Митрич доел кильку. Благостно развалился и задремал.
* * *
Слава Барон и Варвара всегда ели мало сладкого — поддерживали фигуру. Славка оттого, что была предрасположена к полноте, а Варя, чтоб не соблазнять подругу. Сейчас они сидели в кондитерской «Семадени», за столом, который был завален самыми разными сладостями, и, глядя на все это, пиратски потирали руки. Предвкушая.
— Я буду есть руками.
— Я тоже.
— Я, Славк, буду много есть, все на хрен съем…
— Я тоже, на хрен, все съем, но потом — поблюю…
— На хрен блевать?
— Чтобы потом еще поесть.
— Логично, я тогда тоже поблюю.
— Варь, шутка, это диета такая. Поел все, что хочешь, — поблевал. Мозг получил сигнал, что ты — сытый, и успокоился.
— Получается, что ты мозги ебешь?!
— Да, я мозгоебка, — рассмеялась Слава. У нее было хорошее настроение, потому что начались месячные, с отцом налажены отношения, они даже стали лучше. Словом, жизнь налаживалась.

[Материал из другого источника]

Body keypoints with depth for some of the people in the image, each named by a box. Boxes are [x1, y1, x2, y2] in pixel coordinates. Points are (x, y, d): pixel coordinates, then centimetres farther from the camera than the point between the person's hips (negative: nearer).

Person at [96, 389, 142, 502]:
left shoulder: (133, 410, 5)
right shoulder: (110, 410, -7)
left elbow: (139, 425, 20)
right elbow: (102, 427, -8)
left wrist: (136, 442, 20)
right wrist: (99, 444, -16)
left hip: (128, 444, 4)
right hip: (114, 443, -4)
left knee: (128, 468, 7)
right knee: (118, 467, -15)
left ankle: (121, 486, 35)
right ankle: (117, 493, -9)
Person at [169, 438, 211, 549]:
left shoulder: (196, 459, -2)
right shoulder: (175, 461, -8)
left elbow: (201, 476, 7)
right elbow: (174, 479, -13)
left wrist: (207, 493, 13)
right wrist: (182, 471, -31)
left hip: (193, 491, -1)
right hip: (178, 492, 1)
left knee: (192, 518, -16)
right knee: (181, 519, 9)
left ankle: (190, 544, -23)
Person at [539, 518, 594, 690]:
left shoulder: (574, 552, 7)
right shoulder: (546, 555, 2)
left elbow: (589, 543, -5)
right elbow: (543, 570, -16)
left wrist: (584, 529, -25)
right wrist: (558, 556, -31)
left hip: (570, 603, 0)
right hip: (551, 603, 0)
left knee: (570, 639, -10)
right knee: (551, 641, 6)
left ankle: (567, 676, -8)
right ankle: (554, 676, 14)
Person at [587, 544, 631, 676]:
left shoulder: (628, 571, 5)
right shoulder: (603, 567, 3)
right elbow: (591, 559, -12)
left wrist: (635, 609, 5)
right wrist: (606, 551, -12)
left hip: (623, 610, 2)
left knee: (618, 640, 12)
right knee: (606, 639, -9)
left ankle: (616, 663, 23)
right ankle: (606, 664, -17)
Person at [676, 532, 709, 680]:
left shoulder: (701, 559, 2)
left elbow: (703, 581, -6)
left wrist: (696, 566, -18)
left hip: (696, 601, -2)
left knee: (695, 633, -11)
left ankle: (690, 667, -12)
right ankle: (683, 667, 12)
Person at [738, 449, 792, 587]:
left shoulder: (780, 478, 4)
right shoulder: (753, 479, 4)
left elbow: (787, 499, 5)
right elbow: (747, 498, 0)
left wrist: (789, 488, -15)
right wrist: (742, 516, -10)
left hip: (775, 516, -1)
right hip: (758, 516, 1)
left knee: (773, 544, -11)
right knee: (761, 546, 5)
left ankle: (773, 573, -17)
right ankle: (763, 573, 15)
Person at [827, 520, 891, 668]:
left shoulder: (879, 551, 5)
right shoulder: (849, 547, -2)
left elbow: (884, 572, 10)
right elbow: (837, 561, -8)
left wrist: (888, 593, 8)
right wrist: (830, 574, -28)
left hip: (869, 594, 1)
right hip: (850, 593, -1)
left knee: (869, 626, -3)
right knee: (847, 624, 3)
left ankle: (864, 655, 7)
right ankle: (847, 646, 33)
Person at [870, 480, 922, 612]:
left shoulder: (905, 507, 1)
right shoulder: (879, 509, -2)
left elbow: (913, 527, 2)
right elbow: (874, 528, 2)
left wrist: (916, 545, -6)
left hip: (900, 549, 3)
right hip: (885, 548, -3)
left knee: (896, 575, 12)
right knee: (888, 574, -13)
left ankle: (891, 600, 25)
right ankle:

— Я тоже, подружка, мозгоебка, — и Варвара стала серьезной.
— Что опять-то натворила?
— Помнишь охранника Сергея из супермаркета?
— Ну, нет, только, Варь, не говори мне…
— Да нет, пока — нет. Я его в театр пригласила. На «Служанок» Виктюка.
— Варь, может, не надо, а? Вернется Рич, вы помиритесь, и все будет у вас хорошо. Ведь вам же было очень хорошо вместе, вы такие цельные были вместе, вы такой бандой были.
— В том-то и дело, что были…
— Это все легко поправимо.
— Поправимо? Не уверена. Губа заживет, но внутри — нет. Обида — нет. Злость — нет. Он меня всегда упрекать будет, я его знаю. Может, помолчит немного, но потом обязательно вякнет. Сколько раз так было. Я ему говорю: «Мне под эту блузку нужно надевать бюстгальтер»? Он посмотрел и небрежно так: «Да нет, так хорошо». Я ему: «Точно? Не будешь ревновать — ведь я только твоя. Все тебе завидовать будут». Он опять заверил, что все нормально. Мы в гостях были, жарко, вот они кондишн и включили. У меня от холода соски немного встали и стали видны через майку немного…
— Вот, блядь, этого Ричард не любит…
— Ричард не любит, зато все окружающие посмотрели. Тут Рич встали громко всем: «Ну что, нравятся соски моей девушки?» Потом он зло схватил кувшин с морсом и выплеснул его мне на майку: «Вот так, по-моему, совсем хорошо! Может, потрогать кто хочет?! Так она даст! Дашь ведь, сука?!» Вскочил и ушел из квартиры.